> [Entries supplied]
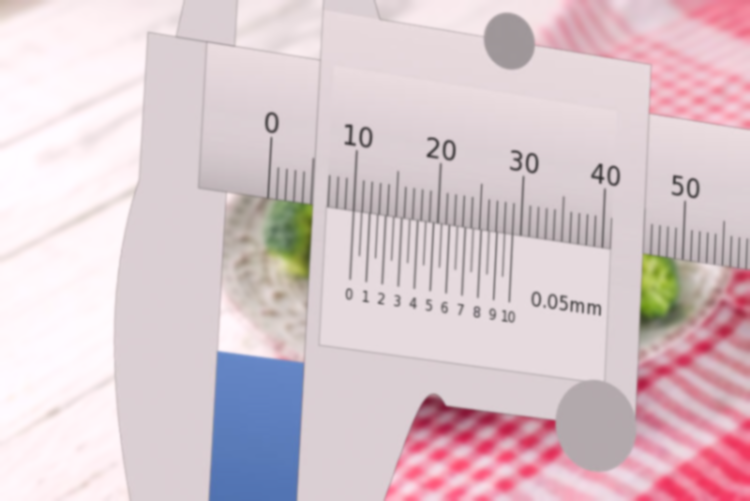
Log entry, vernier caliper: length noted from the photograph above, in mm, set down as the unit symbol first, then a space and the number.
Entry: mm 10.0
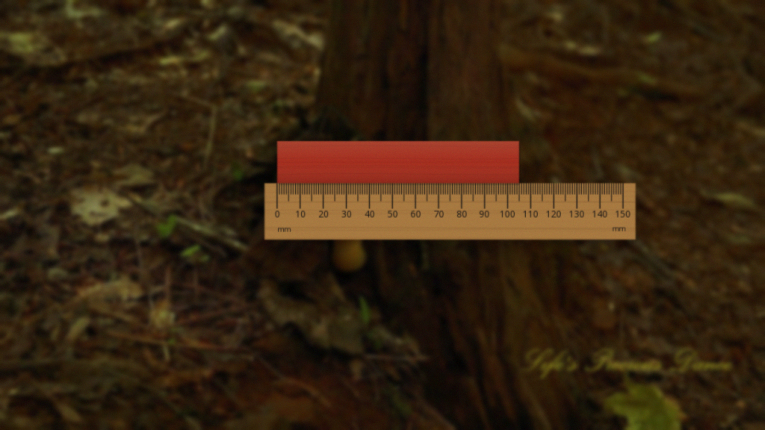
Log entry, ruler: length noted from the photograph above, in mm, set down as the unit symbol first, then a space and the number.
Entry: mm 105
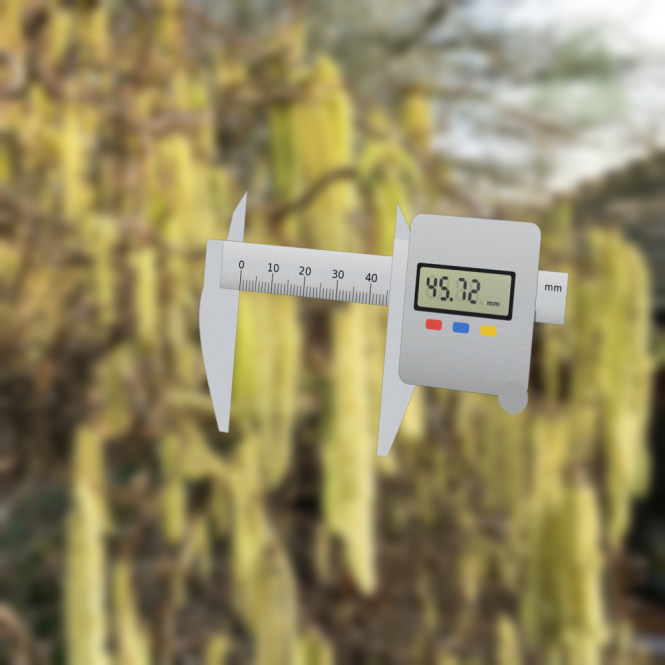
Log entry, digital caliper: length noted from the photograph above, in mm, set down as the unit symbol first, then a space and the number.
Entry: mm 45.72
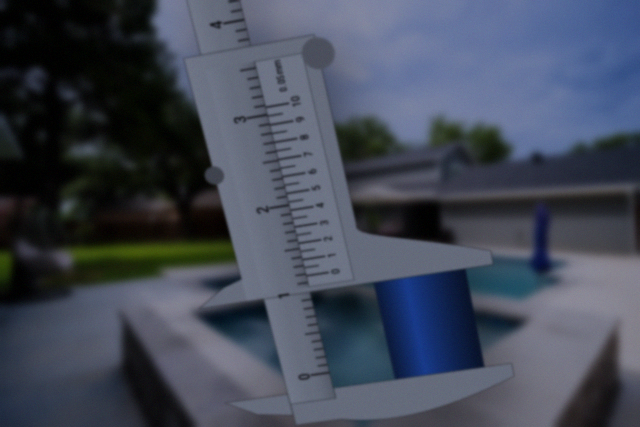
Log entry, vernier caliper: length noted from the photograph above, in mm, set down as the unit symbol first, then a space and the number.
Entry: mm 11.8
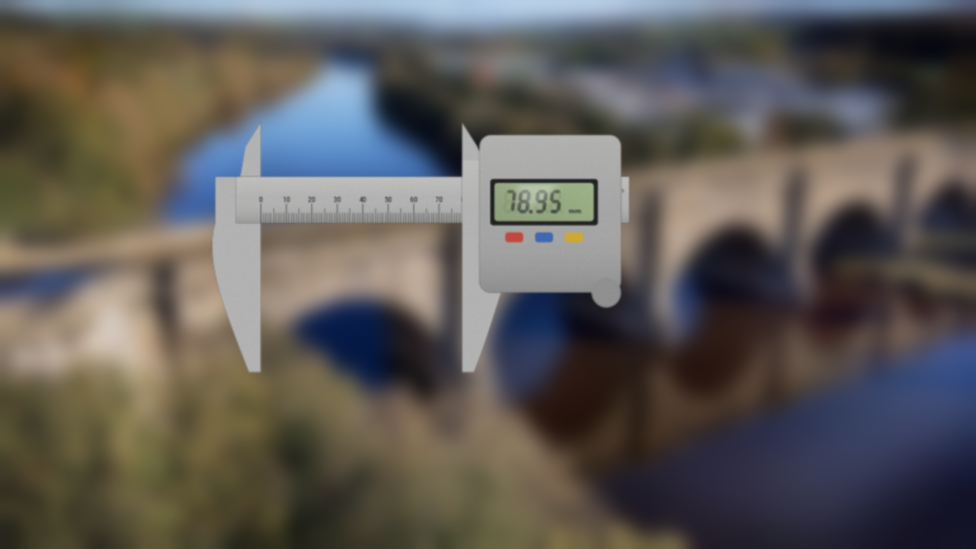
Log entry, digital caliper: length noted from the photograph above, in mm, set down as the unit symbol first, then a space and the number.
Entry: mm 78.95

> [Exercise instructions]
Please copy the lines above word for word, without the pictures.

> [Expected output]
Log entry, vernier caliper: length noted from the photograph above, in mm, set down as the unit symbol first, then a space and the number.
Entry: mm 10.0
Log entry, ruler: length noted from the photograph above, in mm, set down as the unit symbol first, then a space and the number.
Entry: mm 105
Log entry, digital caliper: length noted from the photograph above, in mm, set down as the unit symbol first, then a space and the number.
Entry: mm 45.72
Log entry, vernier caliper: length noted from the photograph above, in mm, set down as the unit symbol first, then a space and the number.
Entry: mm 11.8
Log entry, digital caliper: length noted from the photograph above, in mm, set down as the unit symbol first, then a space and the number.
Entry: mm 78.95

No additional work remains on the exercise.